● CHECK YOUR UNDERSTANDING
A: Write out the passage on possible Republican retribution from "Republicans aren’t going" to "today’s gutter politics.".
B: Say whether each statement agrees with the passage on possible Republican retribution. Answer yes or no, and quote the words of the passage that decide it.
(i) Vance told Raw Story that Republicans will eventually hold power.
(ii) Lummis is a senator from Ohio.
(iii) Lummis said a jail sentence would be viewed differently from house arrest.
C: Resume the passage on possible Republican retribution, starting after its final sentence.

● EXERCISE PASSAGE
···

Republican retribution on horizon?
Republicans aren’t going to forget that Trump was convicted in a blue state, regardless of whether it’s the former president’s home state — a state Trump recently said he could win in 2024. If the GOP standard-bearer is jailed, then we should all brace for a new low in today’s gutter politics.
“It would be next level, man,” Vance of Ohio told Raw Story. “This is going to come back around, right? Eventually Republicans are going to have power, and I guarantee there are going to be really strong pressures to use this new precedent in a way that's going to harm Democrats.”
Republican rhetoric leaves no wiggle room: If Trump is jailed, the conservative messaging machine is going to unleash an unrelenting barrage of accusations that the prosecutions are all politics — jurors and their independent verdicts be damned.
“If there were, of course, a house arrest, it would be very transparently taken as a way to keep former President Trump off the campaign trail and a way to try to get Biden reelected through election interference as opposed to through our legitimate processes,” Sen. Cynthia Lummis (R-WY) told Raw Story. “The same would be true with a jail sentence. Most people can't even figure out what crime former President Trump was convicted of. So it just looks like such a sham.”

···

● INFORMATION SHOWN
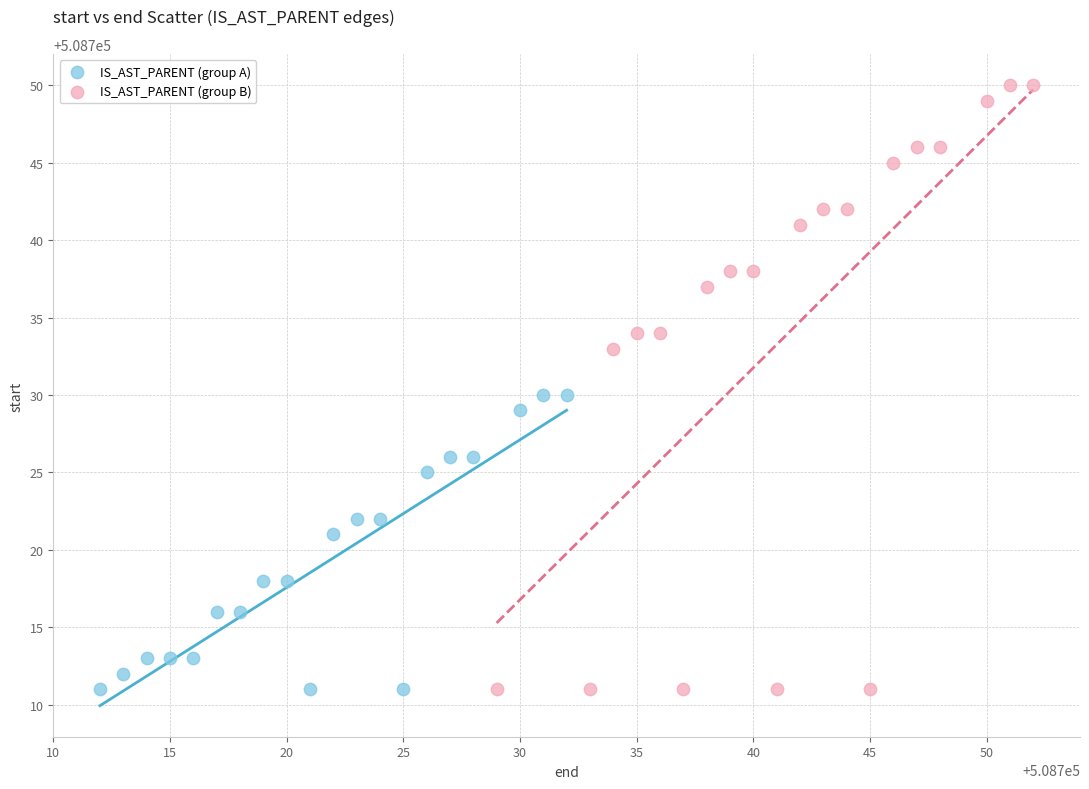

Which series has the largest Y range (max minus min)?

IS_AST_PARENT (group B)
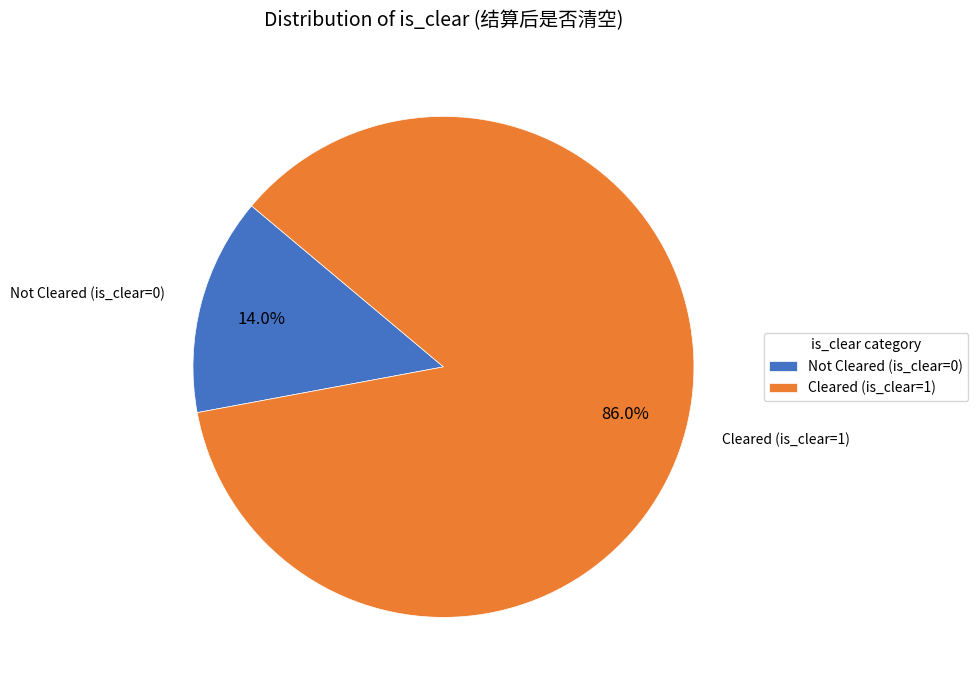

Is there a majority slice in this chart?

Yes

···

● RESPONSES BY ITEM NUMBER
A:
Republicans aren’t going to forget that Trump was convicted in a blue state, regardless of whether it’s the former president’s home state — a state Trump recently said he could win in 2024. If the GOP standard-bearer is jailed, then we should all brace for a new low in today’s gutter politics.

B:
(i) Yes: "Eventually Republicans are going to have power"
(ii) No: "Sen. Cynthia Lummis (R-WY)"
(iii) No: "The same would be true with a jail sentence."

C:
‘Let's not be distracted’
While Sen. Thom Tillis (R-NC) agrees that a Trump imprisonment would mean the former president would “raise more money and more likely win the election,” he’s also cautioning his fellow party members against focusing on the trials, tribulations and tumults of Trump.
“We should not take the bait and shift their focus away from the failure of [the Biden administration] on the economy, on the border, on global leadership,” Tillis told Raw Story at the Capitol this week. “Let's not be distracted and say, ‘poor me.’”
July 11 is just about a month away, but Tillis says it should be just another day to the GOP.
“I don't think he will be sentenced anytime — because that would, I just think, it's already mind blowing what he's going through — but if he is, let’s keep focusing on the thing that's gonna win November,” Tillis said.
Still other Republicans — even those who usually have an answer for everything — are mum.
“I don't want to answer hypotheticals,” Sen. Ron Johnson (R-WI) told Raw Story. “I mean, this whole thing is just a travesty.”